Enhancing Brain Tumor Classification and Generalization Using DDPM-Generated MRI, Mutual Information and Ensemble Learning

Background Deep generative models can improve the generalization of deep learning in medical imaging by enriching limited training data with diverse, realistic synthetic images. Purpose To assess whether Denoising Diffusion Probabilistic Models (DDPM) generated synthetic MRI, with and without mutual information (MI) regularization, enhances brain tumor classification across heterogeneous datasets. Study Type Retrospective. Population A total of 559 patients with low and high grade brain tumors (LGG, HGG) were included from two datasets: public dataset (BraTS, n = 335) and clinical dataset (TASMC, n = 224), used exclusively to evaluate model generalization. Field Strength/Sequence 1.5 T/3.0T-MR / T1WI, T1WI + C, T2WI, and FLAIR images. Assessment DDPM models were trained to generate synthetic MR images of low grade glioma (LGG) and high grade glioma (HGG), with a variant incorporating MI. Image quality was assessed using Pearson-correlation, Frechet-Inception-Distance (FID) and Inception-Score (IS). For classification purposes. For classification, a 2D ResNet-152 was trained under four setups: (1) real images (baseline), (2) +augmentation, (3) +DDPM, and (4) +DDPM + MI. Performance was assessed by accuracy and F1-score. Robustness was tested through cross-dataset evaluation using a 5-fold ensemble. Results The DDPM models, with and without MI, generated high-quality synthetic images, achieving FID = 31.47, 45.00, and IS = 1.50, 1.25, respectively. Lower FID and higher IS indicate enhanced realism and diversity, suggesting that MI improved both the quality and variability of the generated images.
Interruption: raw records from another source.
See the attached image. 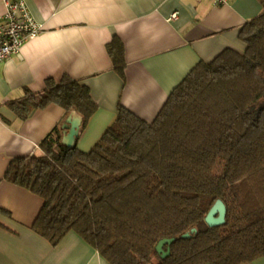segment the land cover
Listing matches in <instances>:
<instances>
[{
    "label": "trees",
    "instance_id": "1",
    "mask_svg": "<svg viewBox=\"0 0 264 264\" xmlns=\"http://www.w3.org/2000/svg\"><path fill=\"white\" fill-rule=\"evenodd\" d=\"M260 2L263 11L240 30L244 47L201 60L153 121L119 102L89 151L66 146L57 125L39 150L11 160L4 178L44 199L33 225L38 233L57 246L74 231L111 264H244L264 256ZM107 51L124 77L117 35ZM25 93L10 103L22 119L54 103L65 116L81 115L84 131L99 108L90 88L69 75ZM218 199L227 206L226 222L209 226L205 218ZM171 237V253L162 257L156 246Z\"/></svg>",
    "mask_w": 264,
    "mask_h": 264
},
{
    "label": "crops",
    "instance_id": "2",
    "mask_svg": "<svg viewBox=\"0 0 264 264\" xmlns=\"http://www.w3.org/2000/svg\"><path fill=\"white\" fill-rule=\"evenodd\" d=\"M26 2L43 30L0 62V264H111L74 231L53 246L33 228L44 199L4 176L13 158L39 150L68 115L53 103L22 119L10 103L23 99L27 89L43 91L48 78L82 81L99 106L76 141L89 151L113 122L119 102L151 122L201 60L212 61L226 48L241 50V28L263 7L260 0ZM115 35L125 48L124 77L107 51ZM244 264H264V256Z\"/></svg>",
    "mask_w": 264,
    "mask_h": 264
},
{
    "label": "built area",
    "instance_id": "3",
    "mask_svg": "<svg viewBox=\"0 0 264 264\" xmlns=\"http://www.w3.org/2000/svg\"><path fill=\"white\" fill-rule=\"evenodd\" d=\"M228 0H213L215 5ZM5 13L0 16V62L21 52L23 46L43 30L34 18L26 0H3ZM177 13L172 14V18Z\"/></svg>",
    "mask_w": 264,
    "mask_h": 264
},
{
    "label": "water",
    "instance_id": "4",
    "mask_svg": "<svg viewBox=\"0 0 264 264\" xmlns=\"http://www.w3.org/2000/svg\"><path fill=\"white\" fill-rule=\"evenodd\" d=\"M82 123L81 115L76 112H71L66 118L65 122L61 125L63 131L62 142L68 146L73 147L76 144L79 136V130ZM227 206L222 199H218L211 207L206 215V222L209 226H218L226 222ZM195 231V229H193ZM190 233L183 234V237H190ZM175 237L162 238L157 246V251L162 257H166L171 253L170 245L175 241ZM167 245V248L165 246Z\"/></svg>",
    "mask_w": 264,
    "mask_h": 264
}]
</instances>
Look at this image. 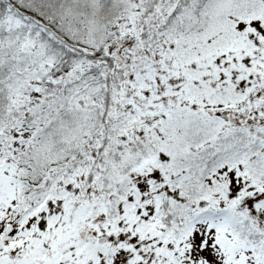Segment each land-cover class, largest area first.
Here are the masks:
<instances>
[{
  "label": "snow or ice",
  "instance_id": "obj_1",
  "mask_svg": "<svg viewBox=\"0 0 264 264\" xmlns=\"http://www.w3.org/2000/svg\"><path fill=\"white\" fill-rule=\"evenodd\" d=\"M0 264H264V0H0Z\"/></svg>",
  "mask_w": 264,
  "mask_h": 264
}]
</instances>
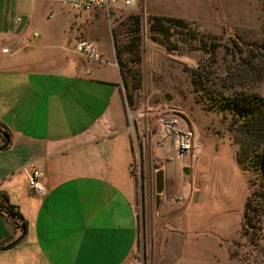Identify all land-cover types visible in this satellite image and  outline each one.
Returning <instances> with one entry per match:
<instances>
[{
	"label": "rangeland",
	"instance_id": "rangeland-1",
	"mask_svg": "<svg viewBox=\"0 0 264 264\" xmlns=\"http://www.w3.org/2000/svg\"><path fill=\"white\" fill-rule=\"evenodd\" d=\"M50 5L43 20L58 23V46L94 41L121 73L136 187L132 260L264 264V237L243 230L256 173L237 161L236 112L215 100L218 93L264 99V0H134L132 7L119 0L109 12ZM155 16L186 24L152 31ZM165 117L193 132L189 152L178 155L164 137ZM158 170L164 191L156 206Z\"/></svg>",
	"mask_w": 264,
	"mask_h": 264
},
{
	"label": "crops",
	"instance_id": "crops-1",
	"mask_svg": "<svg viewBox=\"0 0 264 264\" xmlns=\"http://www.w3.org/2000/svg\"><path fill=\"white\" fill-rule=\"evenodd\" d=\"M50 3L0 0V125L11 136L0 191L27 223L0 264H130L136 187L121 73L97 46L101 61L58 46V23L43 20ZM30 165L44 173V196L28 187ZM19 234L0 213V246Z\"/></svg>",
	"mask_w": 264,
	"mask_h": 264
},
{
	"label": "trees",
	"instance_id": "trees-1",
	"mask_svg": "<svg viewBox=\"0 0 264 264\" xmlns=\"http://www.w3.org/2000/svg\"><path fill=\"white\" fill-rule=\"evenodd\" d=\"M164 22L169 24L165 25ZM170 24L185 25L186 23L181 19L155 16L150 28L152 31H165ZM201 77H203L201 72L194 74L195 86L202 84ZM218 94L220 96L215 98L216 102L237 114V118L234 119V135L238 144L237 161L256 173V178L250 180L249 196L244 209V234L247 235L248 231L252 230L261 238L264 237V99L247 93H234L227 96ZM0 134L5 141L0 149H7L11 144V136L1 125ZM0 213L9 217L20 230L16 238L0 246V248H9L24 239L27 234V223L3 191H0Z\"/></svg>",
	"mask_w": 264,
	"mask_h": 264
},
{
	"label": "built area",
	"instance_id": "built-area-1",
	"mask_svg": "<svg viewBox=\"0 0 264 264\" xmlns=\"http://www.w3.org/2000/svg\"><path fill=\"white\" fill-rule=\"evenodd\" d=\"M50 2L59 3L61 5H69L76 9L87 11L102 10L109 12L111 8L119 0H49ZM134 0H124L125 7H132ZM78 54L91 61H101V55L98 52L95 42L87 39H79L75 44ZM7 50H4L6 52ZM161 131L164 137L173 141V148L178 155L185 154L190 151L193 140V132L190 129H183L177 126L178 119L165 117L160 120ZM28 174V187L35 193L44 196L47 193L46 186L43 182L44 173L30 165L23 169ZM130 264H139L133 260Z\"/></svg>",
	"mask_w": 264,
	"mask_h": 264
},
{
	"label": "water",
	"instance_id": "water-1",
	"mask_svg": "<svg viewBox=\"0 0 264 264\" xmlns=\"http://www.w3.org/2000/svg\"><path fill=\"white\" fill-rule=\"evenodd\" d=\"M165 98L166 100H170L171 97L169 95H165ZM163 191H164V172L162 170H158L155 174L156 206H158V204L160 203V197Z\"/></svg>",
	"mask_w": 264,
	"mask_h": 264
}]
</instances>
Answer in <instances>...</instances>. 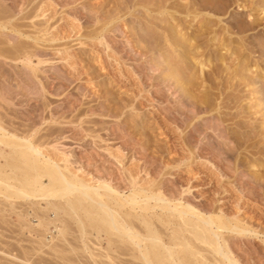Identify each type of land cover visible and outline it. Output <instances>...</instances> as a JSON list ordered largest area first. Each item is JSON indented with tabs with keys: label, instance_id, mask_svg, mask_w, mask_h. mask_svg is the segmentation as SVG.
<instances>
[{
	"label": "rangeland",
	"instance_id": "1",
	"mask_svg": "<svg viewBox=\"0 0 264 264\" xmlns=\"http://www.w3.org/2000/svg\"><path fill=\"white\" fill-rule=\"evenodd\" d=\"M157 1L0 0V122L90 185L126 195L133 177L237 220L255 233L224 230L227 243L264 264V0H194L196 17ZM54 186L0 194V264H144L115 230H79L83 211L44 208L72 195ZM149 214L166 240L172 225Z\"/></svg>",
	"mask_w": 264,
	"mask_h": 264
},
{
	"label": "bare ground",
	"instance_id": "2",
	"mask_svg": "<svg viewBox=\"0 0 264 264\" xmlns=\"http://www.w3.org/2000/svg\"><path fill=\"white\" fill-rule=\"evenodd\" d=\"M172 1L178 0H158L153 9L183 14L185 17H190V14L191 17L198 15L195 7L192 8V5L196 4L194 0L170 4ZM167 6L170 8L168 9ZM263 16L262 18H264ZM14 25H9V28L15 30ZM5 26L3 22H0V28ZM262 42L260 46H263ZM26 59L30 61L29 57ZM1 122L0 144L7 147L8 151L5 155L3 154V162H0V194L6 201L11 197L27 199L36 196L42 197L49 190V193L51 192L49 196L53 197L56 193H52V191L57 183L60 184L61 193L72 192L70 193L72 195L65 196L62 203L48 202V206L44 208H50L54 213L56 209H61L69 217L77 215L79 210L83 211L85 218L79 215L76 217L79 230L85 228V223L105 230H115V234L120 239H127L134 252L142 256L139 259H142L144 264H257L249 263L246 261L247 259L243 260L239 256L240 254L227 243L223 235V231L227 230L230 234L241 238L253 230L250 227L241 225L237 220L231 221L232 219L229 220L222 216L216 215L213 218L210 215H203L200 211L195 210L193 204H185L186 202L183 204L181 201L170 203L172 197L168 198L161 194L158 185L154 186L150 183L146 184L147 186H140L141 183L139 185L133 177L128 178L130 191L126 195L119 194V191L105 180L99 186L90 185L85 179L77 177V174L69 170L68 159L64 157V154L57 160L51 158L45 151L42 152L44 145L40 147L41 140L37 143L31 141L33 139L22 138L23 135L19 137L13 133V130L9 132ZM1 151L2 148L0 154H2ZM117 155H113V158L119 163L120 156ZM58 160H61L62 164L58 163ZM43 178H47L46 184L42 182ZM123 207L129 211L126 209L125 212L121 209ZM157 210L159 213H156ZM149 213L156 215L157 222L172 225L166 240L162 236L163 231L156 227L154 221L146 218ZM132 218L143 223V228L139 229L143 232L141 235L133 227L136 225ZM45 219L47 222L50 220L46 216L43 219L38 216L37 224L44 222ZM62 229L60 227L58 231L62 232ZM253 233H255L254 230ZM59 247L57 246V250ZM136 254L133 255L136 256Z\"/></svg>",
	"mask_w": 264,
	"mask_h": 264
}]
</instances>
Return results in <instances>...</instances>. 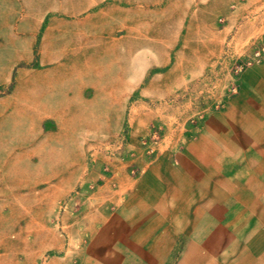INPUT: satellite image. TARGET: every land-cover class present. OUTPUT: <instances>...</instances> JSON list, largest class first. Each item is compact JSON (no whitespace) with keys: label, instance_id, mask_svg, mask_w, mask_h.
I'll return each instance as SVG.
<instances>
[{"label":"crops","instance_id":"obj_1","mask_svg":"<svg viewBox=\"0 0 264 264\" xmlns=\"http://www.w3.org/2000/svg\"><path fill=\"white\" fill-rule=\"evenodd\" d=\"M163 1L0 0V264H264V58L184 147L107 181L105 215L51 238L84 140L120 136L131 87H158V39L132 30Z\"/></svg>","mask_w":264,"mask_h":264},{"label":"rangeland","instance_id":"obj_2","mask_svg":"<svg viewBox=\"0 0 264 264\" xmlns=\"http://www.w3.org/2000/svg\"><path fill=\"white\" fill-rule=\"evenodd\" d=\"M147 9L148 23L137 24L132 35L158 39L146 45L157 47L158 87H131L123 102L127 119L120 136L84 140L82 186L72 193L78 201L68 204L65 219L51 221L52 239L65 233L62 228H72L74 240L75 229L90 227L94 210V216L105 215L107 205L101 202L112 190L103 187L107 181L138 175L166 151L184 147L209 116L239 93L242 74L264 58V0H164L156 16L150 11L154 7ZM40 36L39 31L32 67L38 63ZM7 62L0 59V68ZM11 88L0 87V97ZM6 109L0 107V117L11 115ZM12 159L0 157V166H14Z\"/></svg>","mask_w":264,"mask_h":264}]
</instances>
Cross-dataset evaluation demonstrated that DDPMs with MI achieved superior generalization performance in brain tumor classification task, with accuracies of 0.89 and 0.85 for BraTS-to-TAMSC and TAMSC-to-BraTS evaluations, respectively. These results outperform the baseline model (0.87, 0.80), traditional data augmentation (0.85, 0.78), and the standard DDPM without MI (0.82, 0.83). Data Conclusion DDPM + MI with ensemble learning significantly improves brain tumor generalization across diverse datasets, consistently outperforming baseline, traditional augmentation, and standard DDPM. This combination offers a robust solution for cross-institutional clinical applications.